Now that it is time to nail down the final database format and configuration steps for Virtuoso Cluster, we have to make a couple of small choices.

Design Objective

While fixed partitioning is good for testing, it is impractical even for measuring scalability, let alone deployment. So fixed partitioning is really a no-go. The best would be entirely dynamic partitioning where the data file split after reaching a certain size and where data files migrated between any number of heterogeneous boxes, so as to equalize pressure, like a liquid fills a container. It would have to be a sluggish cool liquid with a high surface tension, else we would get "Brownian motion" in trying to equalize the pressure too often. But a liquid still.

Sure. Now go implement this with generic RDBMS ACID semantics and the works. Feasible. But while I am a fair-to-good geek, I don't have time for this right now.

So something in between, then. The auto-migrating files are really a problem for keeping locks, keeping tractable roll forward, special cases in message routing etc. The papers by Google and Amazon allude to this and they stop far short of serializable transaction semantics.

So what is the design target? In practice, running a few hundred database nodes with fault tolerance. The nodes must be allowed to be of different sizes since a one time replace of hundreds of PC's fits ill with the economy.

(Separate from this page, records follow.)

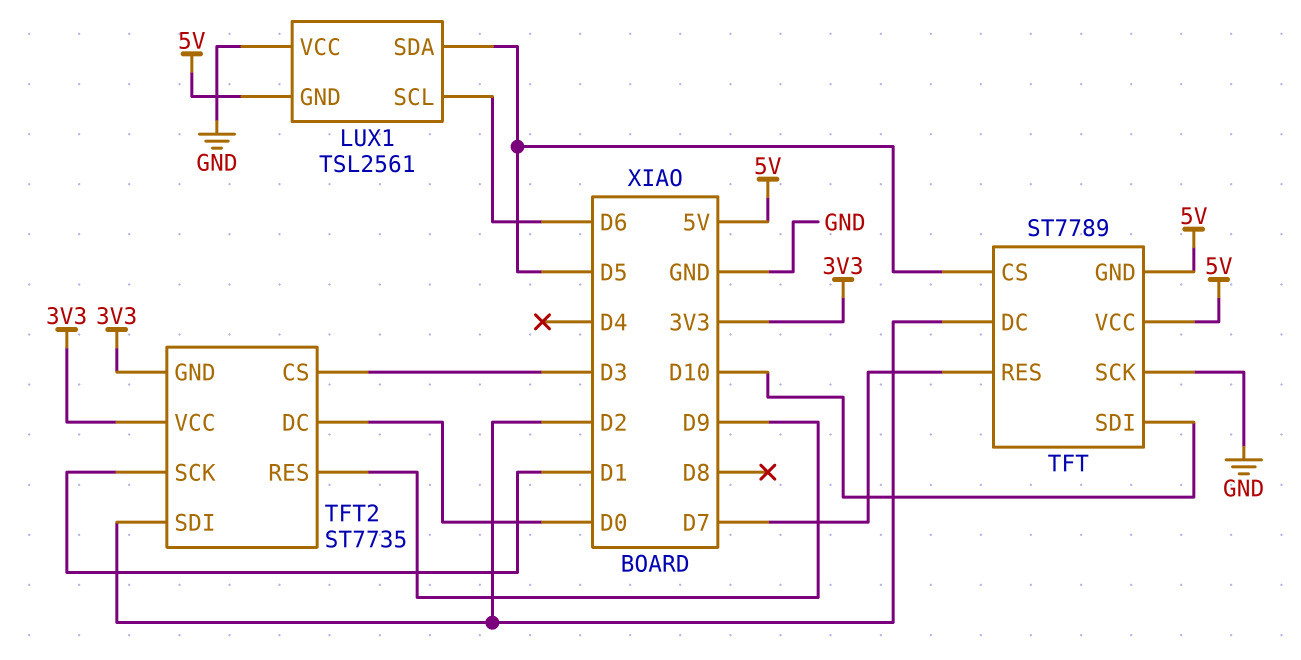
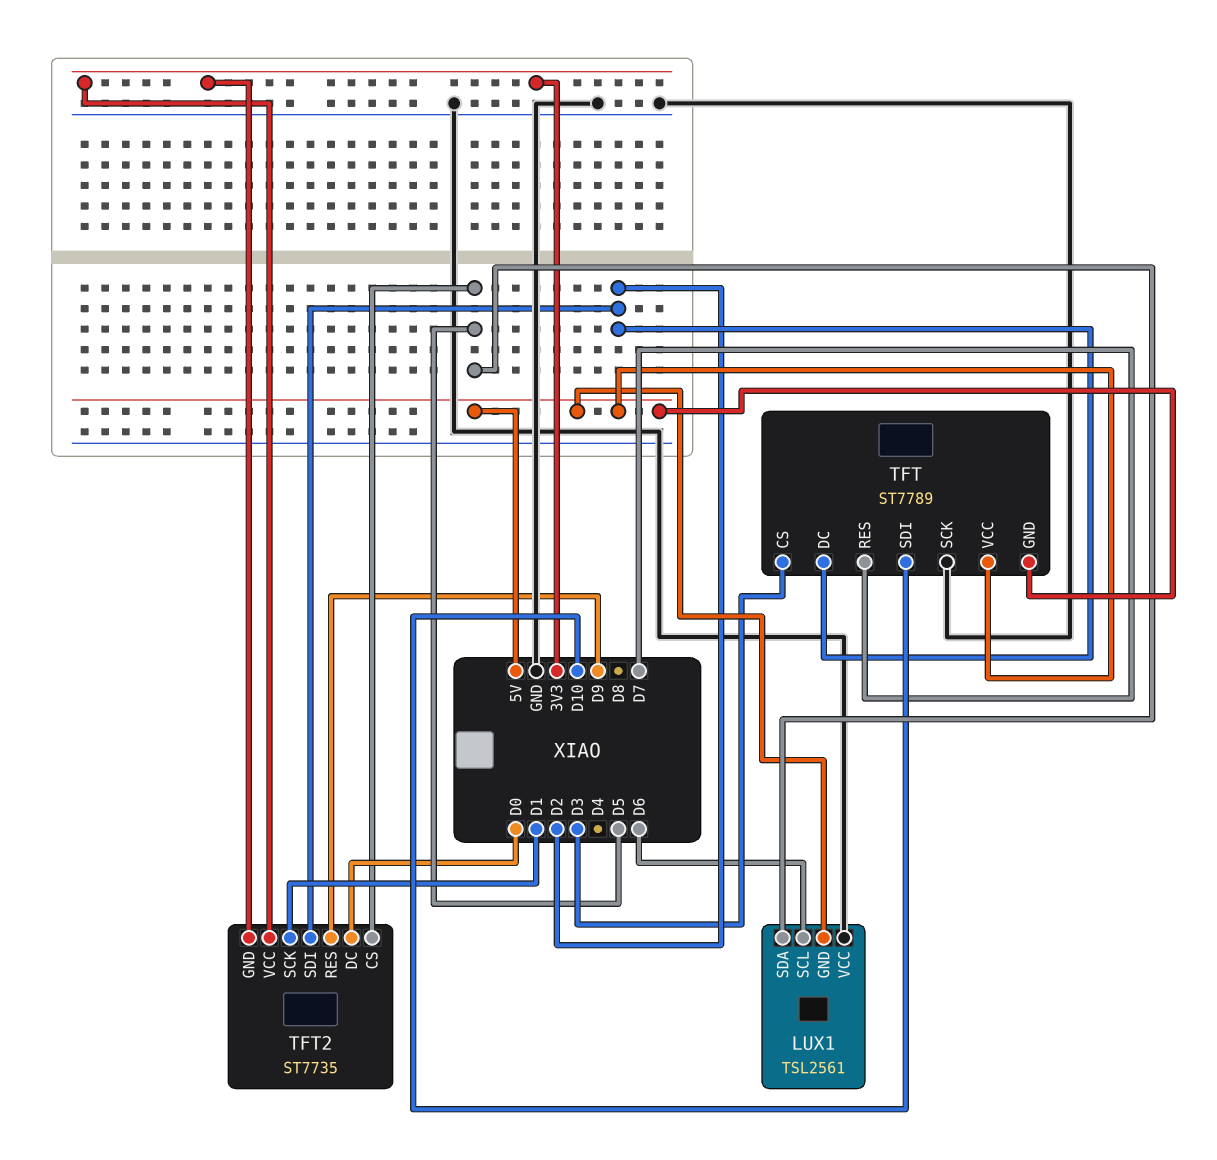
TFT pin CS: D5 -> D3
TFT2 pin CS: D3 -> D5

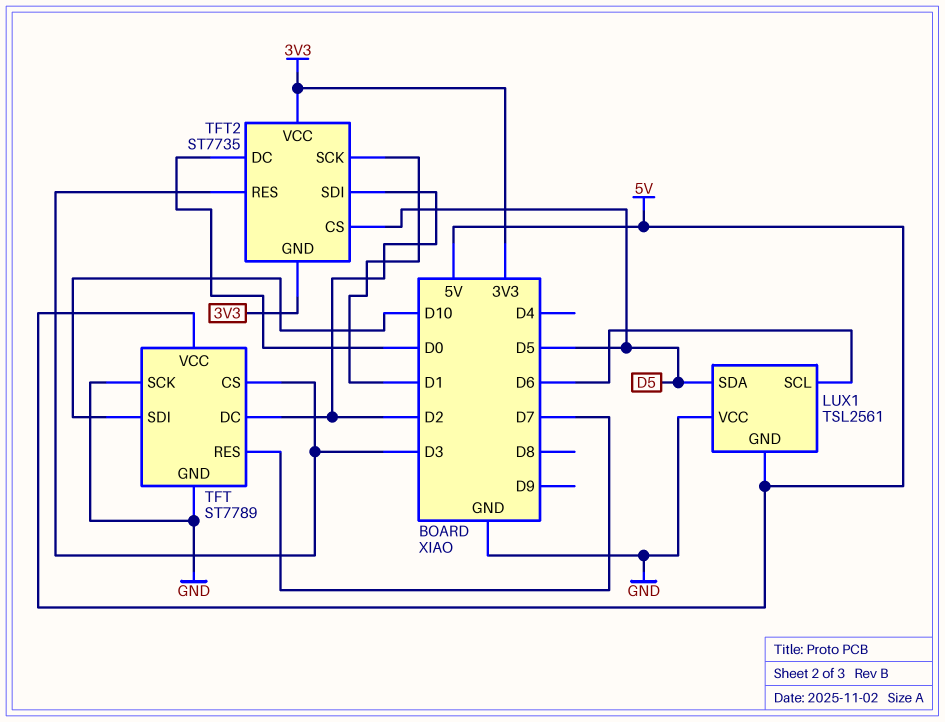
TFT pin GND: 5V -> GND
TFT2 pin RES: D9 -> D3

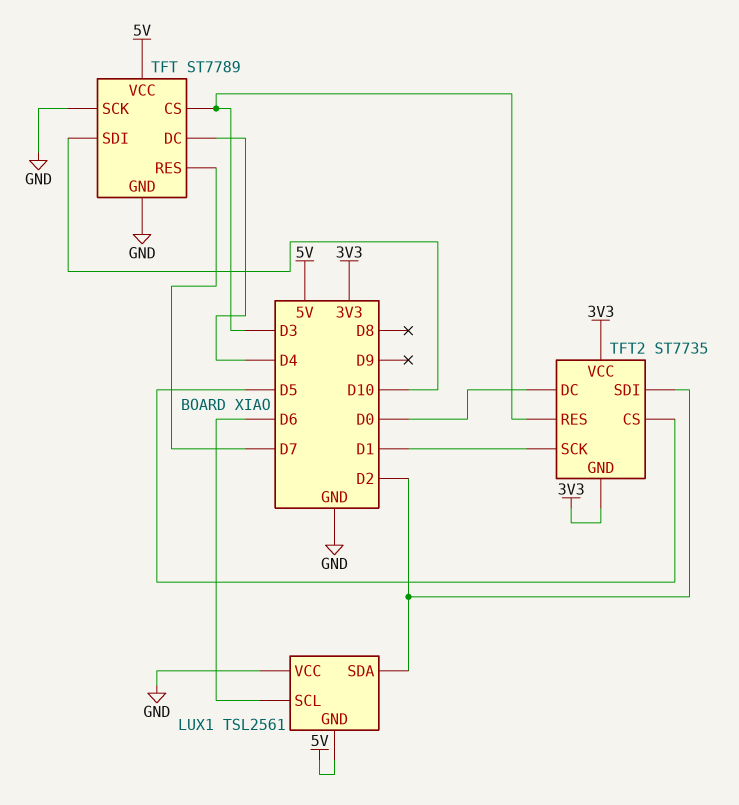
LUX1 pin SDA: D5 -> D2
TFT pin DC: D2 -> D4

Addition and removal of nodes must be without global downtime but putting some partitions in read only mode for restricted periods is OK. Assigning the percentages of the data mass to the nodes can be a DBA task with a utility making suggestions based on measured disk cache hit rates and the like. Partitions and the makeup of the cluster must be maintainable from a single place, no copying of config files or such, nobody can get this right and the screw ups from having cluster nodes disagree about some part of the partition map are so untractable you don't even want to go there.

So, how is this done? Divide the space of partitioning hashes into say 1K slices. For each slice, give the node numbers that hold this slice of the partitioning space. If there are more nodes, just divide the space in more slices. When a node comes new to the cluster, it manages no slices. Slices from other nodes can be offloaded to the new one by copying their contents. The slice holders put the slice in read only mode and the new node just does an insert-select of the partitions it is meant to take over, no logs or locks needed and all comes in order so insert is 100% in processor cache. When the copy is complete, the slice comes back in read write mode in its new location and the old holders of the slices delete theirs in the background. This is not as quick as shifting database files around but takes far less programming.

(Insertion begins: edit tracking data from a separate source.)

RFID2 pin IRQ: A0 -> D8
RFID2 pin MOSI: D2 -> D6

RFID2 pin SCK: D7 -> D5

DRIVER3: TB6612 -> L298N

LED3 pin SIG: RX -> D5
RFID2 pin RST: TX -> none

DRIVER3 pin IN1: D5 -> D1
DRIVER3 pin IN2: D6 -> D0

To remove a node, reassign its slices and have the assignees read the data, as above. When the copy is done, the node can go off line.

A slight modification of this is for cases where a slice always has more than one holder. Now, if we allocate slices to nodes on the go, keeping would-be replicas on different machines but otherwise equalizing load, we run into a problem with redundancy when we perform an operation that has no specific recipient: Suppose we count a table's rows, we should send the count request once per every slice. Now, the slice is not the recipient of the request, the cluster node hosting the slice is. We should either qualify the request with what slices it pertains to, which means extra reading and filtering or have it so that no matter the choice of replicas for any operation, there is no overlap between their contents, yet the contents cover every slice. The only simple way to enforce the latter is to have cluster nodes pair-wise as each others' replicas. Nodes will be adding nodes in pairs or threes or whatever number of replicas there will be. Google's GFS, the file system redundancy layer under Bigtable or Dynamo do not have this problem since they do not deal with generic DBMS semantics. The downside is that if a pair has two different types of boxes, the sizing should go according to the smaller one. No big deal.

If replicas are assigned box by box instead of slice by slice, life is also simpler in terms of roll forward and reconstituting lost nodes.

The complete list of cluster nodes and their slice allocations are kept on a master node. Each node also knows which slices it holds. With the loss of the master the situation can be reconstructed from the others. For normal boot, the nodes get the cluster layout, slice allocation and some config parameters from the master, so that if network addresses change they do not have to be written to each node. These are remembered by each node though, for the event of master failure.

When a Virtuoso 6 database is made, the system objects are partitioned from the get-go. On a single process this has no effect. But since all the data structures exist, the transition from a single process to cluster and back is smooth.

At any time, a database, whether single or cluster, is a self-contained unit. One server process serves one database. It is one-to-many from database to server process. A server process will not mount multiple databases. This could be done but then this would be more changes than fit in the time available so this will not be supported. One can always have multiple server processes and attached tables for genuinely inter-database operations. This said, a single database holds arbitrarily many catalogs and schemas and application objects of all sorts.

In terms of schedule, we do the single copy per partition right now. Duplicate and triplicate copies of partitions are needed as we do some of our web scale things in the pipeline. So a degree of this supported even now but without seamless recovery, so when a replica is offline, the remaining copy is read only. Making this read-write is a matter of a little programming. DDL operations will continue to require all nodes to be online.

As of this writing, we are making the regular test suite run on a cluster with the above described partitioning, a single copy per partition. After this, the database layout will stay constant. The first deployments will go out without replicated partitions. Replicated partitions will follow shortly, together with some of the optimizations mentioned in previous posts.